- EXTRACTED TEXT -
++++++++
# A woman's honesty



## joedenise (Jul 20, 2007)

One day, when a seamstress was sewing while sitting close to a river, her thimble fell into the river.. When she cried out, the Lord appeared and asked, "My dear child, why are you crying?" 
The seamstress replied that her thimble had
fallen into the water and that she needed it to
help her husband in making a living for their
family. The Lord dipped His hand into the water
and pulled up a golden thimble set with
sapphires.

"Is this your thimble?" the Lord asked. 
The seamstress replied, "No." 

The Lord again dipped into the river. He held out a
golden thimble studded with rubies.

"Is this your thimble?" the Lord asked. 

Again, the seamstress replied, "No." 

The Lord reached down again and came up with a
leather thimble.

"Is this your thimble?" the Lord asked. 

The seamstress replied, "Yes." 

The Lord was pleased with the woman's honesty and
gave her all three thimbles to keep, and the
seamstress went home happy.

Some years later, the seamstress was walking with her 
husband along the riverbank, and her husband
fell into the river and disappeared under the
water. When she cried out, the Lord again
appeared and asked her, "Why are you crying?''
"Oh Lord, my husband has fallen into the
river!"

The Lord went down into the water and came up 
with George Clooney. "Is this your husband? The Lord
asked.

"Yes," cried the seamstress. The Lord was furious. "You
lied! That is an untruth!" The seamstress
replied, "Oh, forgive me, my Lord. It is a
misunderstanding. You see, if I had said "no" to
George Clooney, you would have come up with Brad
Pitt.

Then if I said "no" to him, you would have come up
with my husband... Had I then said "yes," you
would have given me all three. Lord, I'm not in
the best of health and would not be able to take
care of all three husbands, so THAT'S why I said
"yes" to George Clooney. And so the Lord let her
keep him.
The moral of this story is:
Whenever a woman lies,
it's for a good and honorable reason, and in the
best interest of others. That's our story, and
we're sticking to it.

Signed,

Denise


----------



## masie123 (Nov 9, 2010)

very logical denise but give me George Clooney :lol:


----------
++++++++
- DATA PROVIDED -
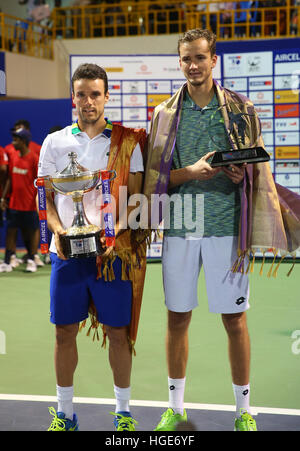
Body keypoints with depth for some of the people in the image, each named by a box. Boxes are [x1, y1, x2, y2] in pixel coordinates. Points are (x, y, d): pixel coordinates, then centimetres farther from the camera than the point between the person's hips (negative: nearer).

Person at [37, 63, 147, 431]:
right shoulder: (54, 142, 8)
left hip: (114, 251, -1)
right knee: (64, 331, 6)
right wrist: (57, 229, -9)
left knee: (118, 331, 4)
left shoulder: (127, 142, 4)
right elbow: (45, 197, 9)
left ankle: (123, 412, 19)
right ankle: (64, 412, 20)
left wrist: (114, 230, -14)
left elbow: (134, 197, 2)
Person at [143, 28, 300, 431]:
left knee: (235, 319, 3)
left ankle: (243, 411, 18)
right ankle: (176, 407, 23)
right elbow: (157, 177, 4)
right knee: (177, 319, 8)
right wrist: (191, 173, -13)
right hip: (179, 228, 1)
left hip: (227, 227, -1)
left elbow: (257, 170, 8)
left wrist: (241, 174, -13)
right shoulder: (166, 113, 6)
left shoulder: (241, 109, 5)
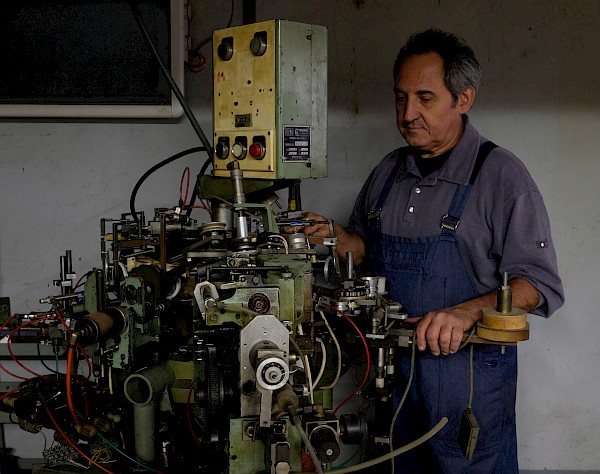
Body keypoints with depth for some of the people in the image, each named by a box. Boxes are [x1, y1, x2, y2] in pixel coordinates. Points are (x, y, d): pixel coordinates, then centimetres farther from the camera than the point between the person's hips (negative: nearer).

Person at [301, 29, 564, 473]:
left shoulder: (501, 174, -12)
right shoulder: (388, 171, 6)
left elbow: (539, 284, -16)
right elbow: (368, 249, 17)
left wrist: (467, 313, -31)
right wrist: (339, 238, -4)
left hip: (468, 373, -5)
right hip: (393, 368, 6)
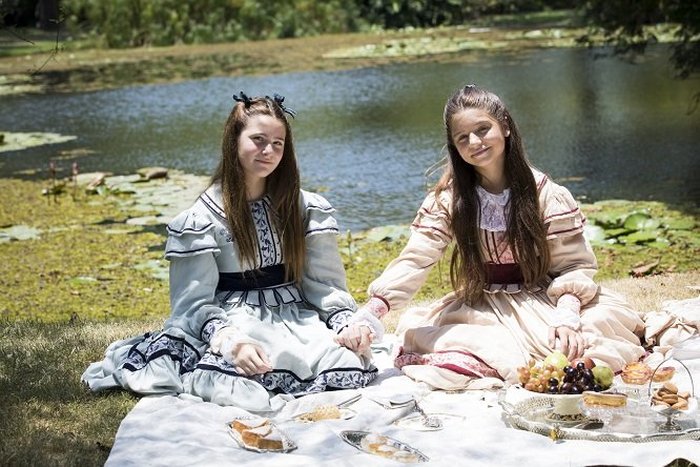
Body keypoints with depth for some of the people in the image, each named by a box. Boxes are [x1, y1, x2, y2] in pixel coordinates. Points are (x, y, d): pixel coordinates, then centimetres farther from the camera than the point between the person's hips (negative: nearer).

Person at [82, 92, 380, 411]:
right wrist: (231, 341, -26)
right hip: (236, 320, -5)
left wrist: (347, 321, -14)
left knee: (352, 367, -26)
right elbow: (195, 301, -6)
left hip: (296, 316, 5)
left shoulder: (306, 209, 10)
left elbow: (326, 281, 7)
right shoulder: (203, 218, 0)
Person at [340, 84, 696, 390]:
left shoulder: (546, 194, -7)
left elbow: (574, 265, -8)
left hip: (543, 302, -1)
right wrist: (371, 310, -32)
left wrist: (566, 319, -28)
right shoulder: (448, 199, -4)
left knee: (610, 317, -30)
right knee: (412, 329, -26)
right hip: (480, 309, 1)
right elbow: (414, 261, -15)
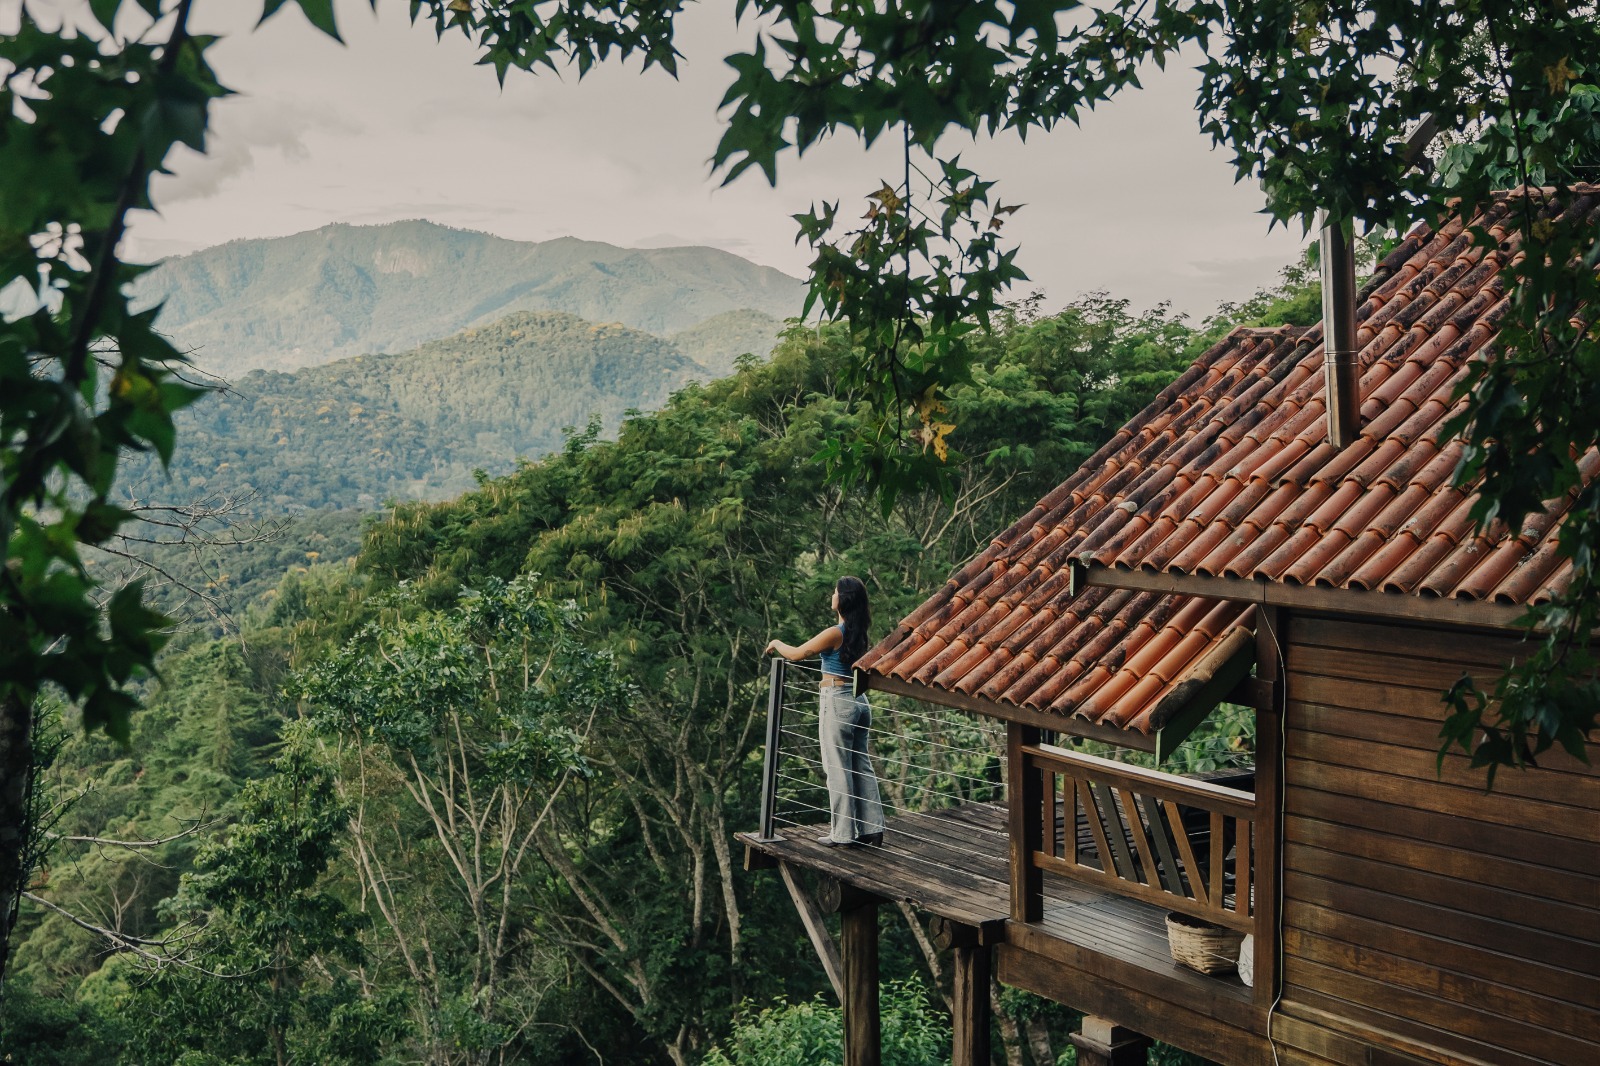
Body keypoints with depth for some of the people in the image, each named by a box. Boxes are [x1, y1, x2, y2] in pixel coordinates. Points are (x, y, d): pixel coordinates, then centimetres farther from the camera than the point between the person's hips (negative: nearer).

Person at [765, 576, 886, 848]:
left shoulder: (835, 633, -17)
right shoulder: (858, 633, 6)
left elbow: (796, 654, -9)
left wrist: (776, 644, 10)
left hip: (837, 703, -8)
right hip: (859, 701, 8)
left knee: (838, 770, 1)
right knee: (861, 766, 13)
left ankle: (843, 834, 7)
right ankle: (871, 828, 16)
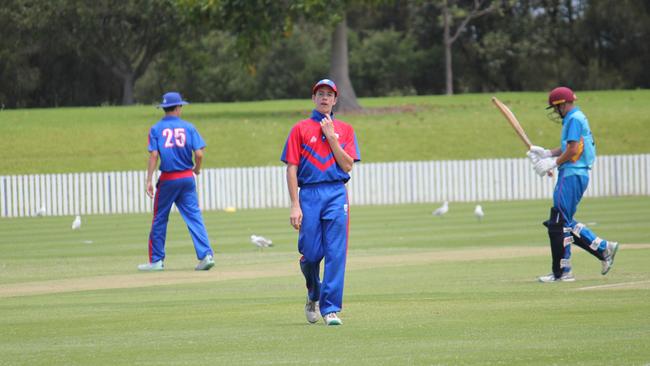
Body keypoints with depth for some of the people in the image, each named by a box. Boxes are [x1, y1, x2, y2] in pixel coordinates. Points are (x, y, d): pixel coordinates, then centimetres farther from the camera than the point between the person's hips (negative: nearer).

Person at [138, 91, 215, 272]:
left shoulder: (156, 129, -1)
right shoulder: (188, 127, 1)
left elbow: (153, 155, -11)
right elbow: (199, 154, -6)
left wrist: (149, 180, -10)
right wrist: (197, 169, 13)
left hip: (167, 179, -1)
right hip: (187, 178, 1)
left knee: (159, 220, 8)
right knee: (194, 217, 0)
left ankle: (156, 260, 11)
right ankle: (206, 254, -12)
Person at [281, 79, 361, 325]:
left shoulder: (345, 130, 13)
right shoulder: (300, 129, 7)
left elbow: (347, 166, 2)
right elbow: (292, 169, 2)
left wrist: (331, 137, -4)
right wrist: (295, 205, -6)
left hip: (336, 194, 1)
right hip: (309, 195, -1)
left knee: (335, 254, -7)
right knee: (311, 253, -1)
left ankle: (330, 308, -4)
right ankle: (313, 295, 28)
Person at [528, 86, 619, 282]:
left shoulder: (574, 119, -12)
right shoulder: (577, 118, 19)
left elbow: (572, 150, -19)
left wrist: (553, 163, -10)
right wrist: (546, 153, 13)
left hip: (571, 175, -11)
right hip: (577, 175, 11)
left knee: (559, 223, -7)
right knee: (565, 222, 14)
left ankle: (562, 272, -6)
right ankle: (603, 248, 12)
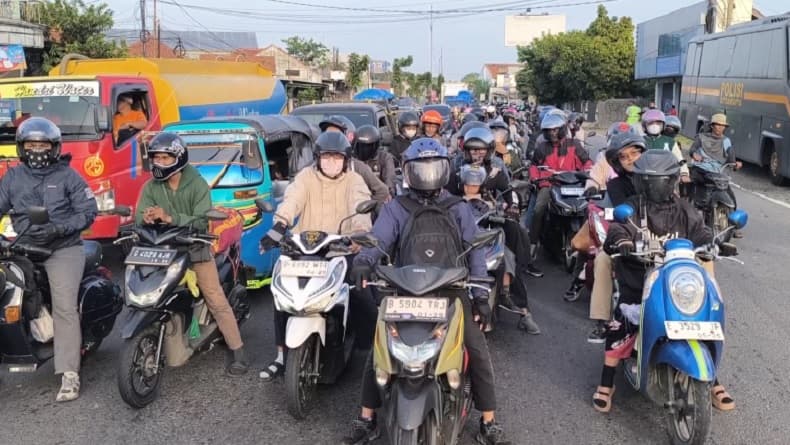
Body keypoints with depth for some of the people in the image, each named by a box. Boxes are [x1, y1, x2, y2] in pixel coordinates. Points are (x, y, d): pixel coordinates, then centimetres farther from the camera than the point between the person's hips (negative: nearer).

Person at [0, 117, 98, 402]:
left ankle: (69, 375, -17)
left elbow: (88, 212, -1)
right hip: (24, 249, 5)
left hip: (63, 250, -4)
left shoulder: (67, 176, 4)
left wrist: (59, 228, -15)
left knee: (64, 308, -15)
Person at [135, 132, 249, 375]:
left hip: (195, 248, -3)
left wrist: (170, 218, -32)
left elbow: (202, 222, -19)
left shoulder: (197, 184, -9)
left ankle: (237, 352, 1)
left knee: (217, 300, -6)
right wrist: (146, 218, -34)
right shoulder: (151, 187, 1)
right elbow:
++++++++
- REQUIRED ACTIONS -
a) Quote the seamstress story thread from "The seamstress replied that" to "studded with rubies.".
b) In the seamstress story thread, what does the Lord pull out of the water the first time he reaches into the river?
c) List everything the Lord actually brings up out of the river in the seamstress story thread.
The rows are unrelated to the seamstress story thread.

- RESPONSES BY ITEM NUMBER -
a)
The seamstress replied that her thimble had
fallen into the water and that she needed it to
help her husband in making a living for their
family. The Lord dipped His hand into the water
and pulled up a golden thimble set with
sapphires.

"Is this your thimble?" the Lord asked. 
The seamstress replied, "No." 

The Lord again dipped into the river. He held out a
golden thimble studded with rubies.

b) A golden thimble set with sapphires.

c)
- A golden thimble set with sapphires
- A golden thimble studded with rubies
- A leather thimble
- George Clooney